The latest oil and gas news may come as a surprise to oil and gas contractors and oil producers. In an effort to boost the oil price, Saudi Arabia announced that it will reduce production further in 2017. The announcement was made after it came to a deal with non-OPEC oil-producing countries, including Russia. The non-OPEC nations have pledged to reduce their production in the coming year.
This is the first agreement since 2001 between the Organisation of Petroleum Exporting Countries (OPEC) and the non-OPEC countries. It appears to be a concerted effort to regain control of the world’s oil market after oversupply and vast inventories have caused the oil price to plunge.

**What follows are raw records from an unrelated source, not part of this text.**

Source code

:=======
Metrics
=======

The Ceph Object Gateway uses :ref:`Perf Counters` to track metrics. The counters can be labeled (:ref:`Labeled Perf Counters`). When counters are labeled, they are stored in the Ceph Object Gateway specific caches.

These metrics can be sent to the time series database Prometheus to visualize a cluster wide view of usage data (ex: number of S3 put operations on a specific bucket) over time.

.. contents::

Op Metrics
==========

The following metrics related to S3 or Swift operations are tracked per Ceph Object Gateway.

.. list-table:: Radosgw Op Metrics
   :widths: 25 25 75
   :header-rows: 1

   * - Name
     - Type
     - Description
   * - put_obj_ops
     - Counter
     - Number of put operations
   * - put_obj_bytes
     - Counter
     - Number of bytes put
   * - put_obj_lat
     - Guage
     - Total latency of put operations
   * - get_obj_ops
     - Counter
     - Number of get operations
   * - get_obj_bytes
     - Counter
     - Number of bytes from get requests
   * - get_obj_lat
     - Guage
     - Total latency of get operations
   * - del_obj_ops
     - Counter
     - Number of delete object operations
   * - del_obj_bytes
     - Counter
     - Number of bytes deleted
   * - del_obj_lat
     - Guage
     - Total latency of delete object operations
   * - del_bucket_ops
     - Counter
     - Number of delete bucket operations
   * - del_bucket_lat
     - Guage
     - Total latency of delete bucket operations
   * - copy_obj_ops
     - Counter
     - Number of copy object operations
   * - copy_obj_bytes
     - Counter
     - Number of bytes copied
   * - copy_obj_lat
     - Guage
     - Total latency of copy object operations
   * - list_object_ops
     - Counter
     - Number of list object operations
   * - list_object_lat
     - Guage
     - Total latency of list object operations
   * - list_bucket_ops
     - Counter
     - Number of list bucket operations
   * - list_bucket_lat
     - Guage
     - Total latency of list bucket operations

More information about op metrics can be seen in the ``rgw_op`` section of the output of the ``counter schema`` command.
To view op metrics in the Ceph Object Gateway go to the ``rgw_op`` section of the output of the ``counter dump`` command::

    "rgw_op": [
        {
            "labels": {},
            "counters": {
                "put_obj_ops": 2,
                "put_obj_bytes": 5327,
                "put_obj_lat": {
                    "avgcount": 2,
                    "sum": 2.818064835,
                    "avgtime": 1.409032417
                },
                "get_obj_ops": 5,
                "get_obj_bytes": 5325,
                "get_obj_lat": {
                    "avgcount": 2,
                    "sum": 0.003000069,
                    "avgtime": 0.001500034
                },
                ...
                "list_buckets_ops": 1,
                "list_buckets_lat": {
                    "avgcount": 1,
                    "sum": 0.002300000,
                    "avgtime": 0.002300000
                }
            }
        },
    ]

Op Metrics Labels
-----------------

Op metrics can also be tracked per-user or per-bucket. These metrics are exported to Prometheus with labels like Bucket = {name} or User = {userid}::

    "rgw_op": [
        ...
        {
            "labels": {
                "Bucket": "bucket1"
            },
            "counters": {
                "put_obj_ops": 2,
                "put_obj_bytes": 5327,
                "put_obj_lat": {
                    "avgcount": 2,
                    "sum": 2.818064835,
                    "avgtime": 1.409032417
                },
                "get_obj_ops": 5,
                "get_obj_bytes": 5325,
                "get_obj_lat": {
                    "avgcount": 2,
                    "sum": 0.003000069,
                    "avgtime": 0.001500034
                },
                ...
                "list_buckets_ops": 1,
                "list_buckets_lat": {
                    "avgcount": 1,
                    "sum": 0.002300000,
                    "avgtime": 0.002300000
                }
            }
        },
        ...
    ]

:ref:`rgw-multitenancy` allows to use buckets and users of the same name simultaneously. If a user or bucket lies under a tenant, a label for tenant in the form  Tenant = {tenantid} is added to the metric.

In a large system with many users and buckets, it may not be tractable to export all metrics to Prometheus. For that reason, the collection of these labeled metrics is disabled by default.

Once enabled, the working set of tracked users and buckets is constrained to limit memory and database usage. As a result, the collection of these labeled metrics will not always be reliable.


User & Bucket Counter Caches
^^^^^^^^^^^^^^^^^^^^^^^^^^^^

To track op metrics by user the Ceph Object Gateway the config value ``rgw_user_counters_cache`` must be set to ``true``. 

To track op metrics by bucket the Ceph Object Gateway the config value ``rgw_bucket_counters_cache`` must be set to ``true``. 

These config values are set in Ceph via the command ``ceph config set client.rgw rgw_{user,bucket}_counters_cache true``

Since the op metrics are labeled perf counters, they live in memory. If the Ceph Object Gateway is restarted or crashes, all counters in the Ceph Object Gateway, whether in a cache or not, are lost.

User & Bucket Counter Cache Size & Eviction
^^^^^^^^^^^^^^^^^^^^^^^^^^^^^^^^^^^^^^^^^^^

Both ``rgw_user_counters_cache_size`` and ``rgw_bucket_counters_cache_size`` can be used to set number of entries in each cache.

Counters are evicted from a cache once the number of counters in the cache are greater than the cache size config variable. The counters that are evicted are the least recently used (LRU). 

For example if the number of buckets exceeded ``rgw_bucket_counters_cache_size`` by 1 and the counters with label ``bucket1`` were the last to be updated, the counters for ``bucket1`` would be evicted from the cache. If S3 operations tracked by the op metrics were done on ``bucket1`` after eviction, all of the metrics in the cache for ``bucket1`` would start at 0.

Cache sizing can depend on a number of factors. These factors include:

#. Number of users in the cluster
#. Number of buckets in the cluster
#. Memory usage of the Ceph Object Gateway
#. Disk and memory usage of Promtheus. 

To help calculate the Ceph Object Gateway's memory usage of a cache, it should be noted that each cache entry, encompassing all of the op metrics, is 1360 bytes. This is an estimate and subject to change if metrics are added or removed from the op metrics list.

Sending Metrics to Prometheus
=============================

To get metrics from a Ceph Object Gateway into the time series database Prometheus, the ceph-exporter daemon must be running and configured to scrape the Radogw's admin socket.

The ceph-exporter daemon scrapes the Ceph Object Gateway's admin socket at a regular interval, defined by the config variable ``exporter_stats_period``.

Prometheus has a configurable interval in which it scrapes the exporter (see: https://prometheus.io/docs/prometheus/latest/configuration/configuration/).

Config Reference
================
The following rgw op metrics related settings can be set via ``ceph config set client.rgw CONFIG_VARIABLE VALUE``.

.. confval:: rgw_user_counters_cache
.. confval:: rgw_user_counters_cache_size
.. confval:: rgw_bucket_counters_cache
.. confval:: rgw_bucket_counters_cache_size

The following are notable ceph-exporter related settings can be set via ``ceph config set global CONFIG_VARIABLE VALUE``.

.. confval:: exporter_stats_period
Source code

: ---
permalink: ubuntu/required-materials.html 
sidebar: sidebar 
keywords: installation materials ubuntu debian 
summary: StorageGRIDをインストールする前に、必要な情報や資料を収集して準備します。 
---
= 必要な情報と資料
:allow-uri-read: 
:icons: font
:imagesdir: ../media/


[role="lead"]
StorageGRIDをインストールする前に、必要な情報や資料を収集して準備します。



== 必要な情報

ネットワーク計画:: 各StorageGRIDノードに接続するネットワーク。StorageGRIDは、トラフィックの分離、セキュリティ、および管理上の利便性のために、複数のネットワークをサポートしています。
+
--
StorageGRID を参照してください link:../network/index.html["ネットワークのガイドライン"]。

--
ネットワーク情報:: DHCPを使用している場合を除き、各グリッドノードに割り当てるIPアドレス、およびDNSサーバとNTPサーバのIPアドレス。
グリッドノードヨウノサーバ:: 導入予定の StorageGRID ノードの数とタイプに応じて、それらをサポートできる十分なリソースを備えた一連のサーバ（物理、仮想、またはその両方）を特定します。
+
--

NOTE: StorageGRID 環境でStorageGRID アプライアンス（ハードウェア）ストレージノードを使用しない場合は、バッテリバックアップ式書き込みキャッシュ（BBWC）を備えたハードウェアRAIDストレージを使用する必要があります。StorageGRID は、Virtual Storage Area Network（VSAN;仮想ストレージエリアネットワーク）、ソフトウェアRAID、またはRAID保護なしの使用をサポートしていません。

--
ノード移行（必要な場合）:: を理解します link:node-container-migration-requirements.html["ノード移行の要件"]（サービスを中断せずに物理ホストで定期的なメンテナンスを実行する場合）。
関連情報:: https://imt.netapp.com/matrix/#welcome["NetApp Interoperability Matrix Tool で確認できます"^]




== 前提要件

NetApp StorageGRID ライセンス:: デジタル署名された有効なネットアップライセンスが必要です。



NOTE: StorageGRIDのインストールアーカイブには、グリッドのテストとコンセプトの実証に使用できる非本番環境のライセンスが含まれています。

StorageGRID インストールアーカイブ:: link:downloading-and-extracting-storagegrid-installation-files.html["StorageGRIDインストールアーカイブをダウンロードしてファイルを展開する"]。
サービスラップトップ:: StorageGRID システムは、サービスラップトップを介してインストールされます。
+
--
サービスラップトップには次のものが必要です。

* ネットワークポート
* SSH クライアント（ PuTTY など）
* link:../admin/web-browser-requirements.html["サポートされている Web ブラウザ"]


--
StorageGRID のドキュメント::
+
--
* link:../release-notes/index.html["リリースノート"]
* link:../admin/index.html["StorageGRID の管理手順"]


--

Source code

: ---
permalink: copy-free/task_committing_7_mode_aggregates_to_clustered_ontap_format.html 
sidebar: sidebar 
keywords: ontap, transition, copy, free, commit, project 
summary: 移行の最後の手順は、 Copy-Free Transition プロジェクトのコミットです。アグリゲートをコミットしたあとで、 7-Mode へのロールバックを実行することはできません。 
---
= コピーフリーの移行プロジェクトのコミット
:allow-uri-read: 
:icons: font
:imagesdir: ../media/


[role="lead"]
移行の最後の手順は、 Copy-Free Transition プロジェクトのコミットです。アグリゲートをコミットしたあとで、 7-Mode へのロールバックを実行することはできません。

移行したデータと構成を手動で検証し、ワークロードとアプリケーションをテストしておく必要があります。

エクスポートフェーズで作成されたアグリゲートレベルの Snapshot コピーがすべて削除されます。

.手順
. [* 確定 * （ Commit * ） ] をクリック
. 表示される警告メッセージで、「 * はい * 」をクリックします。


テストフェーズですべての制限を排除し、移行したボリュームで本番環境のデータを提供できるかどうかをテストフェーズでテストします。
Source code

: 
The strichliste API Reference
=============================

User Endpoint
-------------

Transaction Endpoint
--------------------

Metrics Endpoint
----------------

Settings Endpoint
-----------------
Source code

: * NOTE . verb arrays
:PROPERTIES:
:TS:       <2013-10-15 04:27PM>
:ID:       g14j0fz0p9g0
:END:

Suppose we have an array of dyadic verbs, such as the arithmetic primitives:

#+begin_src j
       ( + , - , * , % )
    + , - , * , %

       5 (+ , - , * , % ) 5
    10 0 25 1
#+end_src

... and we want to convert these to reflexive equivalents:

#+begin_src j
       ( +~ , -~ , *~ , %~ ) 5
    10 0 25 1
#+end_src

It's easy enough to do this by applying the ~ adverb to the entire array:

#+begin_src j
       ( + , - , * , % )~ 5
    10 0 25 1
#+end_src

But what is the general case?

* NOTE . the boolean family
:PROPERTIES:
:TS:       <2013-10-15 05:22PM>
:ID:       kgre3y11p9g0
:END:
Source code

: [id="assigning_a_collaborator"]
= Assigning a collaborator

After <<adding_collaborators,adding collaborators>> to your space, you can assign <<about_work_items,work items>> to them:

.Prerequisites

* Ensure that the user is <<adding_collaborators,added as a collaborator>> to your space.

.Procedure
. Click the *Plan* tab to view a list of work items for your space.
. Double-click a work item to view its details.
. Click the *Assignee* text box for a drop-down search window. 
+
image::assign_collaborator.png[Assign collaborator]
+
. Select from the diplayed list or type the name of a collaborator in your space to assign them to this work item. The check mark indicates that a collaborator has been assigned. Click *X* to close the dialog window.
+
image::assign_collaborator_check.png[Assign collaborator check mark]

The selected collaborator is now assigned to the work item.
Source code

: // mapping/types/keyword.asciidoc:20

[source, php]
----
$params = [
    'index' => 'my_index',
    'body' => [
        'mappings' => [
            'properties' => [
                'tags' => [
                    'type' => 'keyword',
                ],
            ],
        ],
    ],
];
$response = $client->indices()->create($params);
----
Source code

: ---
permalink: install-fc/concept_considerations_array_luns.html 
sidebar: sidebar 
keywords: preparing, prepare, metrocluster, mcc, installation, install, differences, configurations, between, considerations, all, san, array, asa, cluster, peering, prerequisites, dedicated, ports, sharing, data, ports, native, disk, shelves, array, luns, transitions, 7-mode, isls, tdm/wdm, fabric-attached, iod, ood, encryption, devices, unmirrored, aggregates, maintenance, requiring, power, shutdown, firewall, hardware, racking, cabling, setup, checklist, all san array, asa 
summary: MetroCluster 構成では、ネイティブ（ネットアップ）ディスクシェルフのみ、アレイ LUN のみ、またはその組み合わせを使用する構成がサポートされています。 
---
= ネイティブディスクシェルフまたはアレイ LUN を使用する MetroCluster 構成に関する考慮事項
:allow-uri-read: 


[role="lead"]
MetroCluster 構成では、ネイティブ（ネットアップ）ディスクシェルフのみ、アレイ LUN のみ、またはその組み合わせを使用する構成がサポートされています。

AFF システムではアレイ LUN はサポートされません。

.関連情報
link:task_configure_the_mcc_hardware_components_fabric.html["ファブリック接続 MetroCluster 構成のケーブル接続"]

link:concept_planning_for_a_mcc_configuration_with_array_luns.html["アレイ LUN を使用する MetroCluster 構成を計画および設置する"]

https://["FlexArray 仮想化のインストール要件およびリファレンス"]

London-based Energy Aspects Ltd stated that the announcement by Saudi Arabia has surprised everyone in the industry, but it has demonstrated that the largest oil-producing nation in the world was willing to take measures to bring some semblance of balance to the oil market. Energy Aspects Chief Oil Analyst Amrita Sen said that the announcement by Saudi Arabia should do away with any doubt regarding OPEC following through on the deal.
On 30th November, OPEC announced that it would be reducing oil output, the first reduction in production in the last eight years. This helped oil prices to increase by 15 per cent, and for a short while the price per barrel rose above $55. This increase was instrumental in causing a surge in the share prices of oil and gas companies such as Exxon Mobil. Even shale gas producers such as Continental Resources saw their share price rise.
Saudi Arabia Oil Minister Khalid Al-Falih stated that starting 1st January, the country will reduce its output below the level it had committed to on 30th November. The level agreed on 30th November was 10.06 MMbpd. The reduction came after the non-OPEC nations committed to reducing their output by 558,000 barrels per day.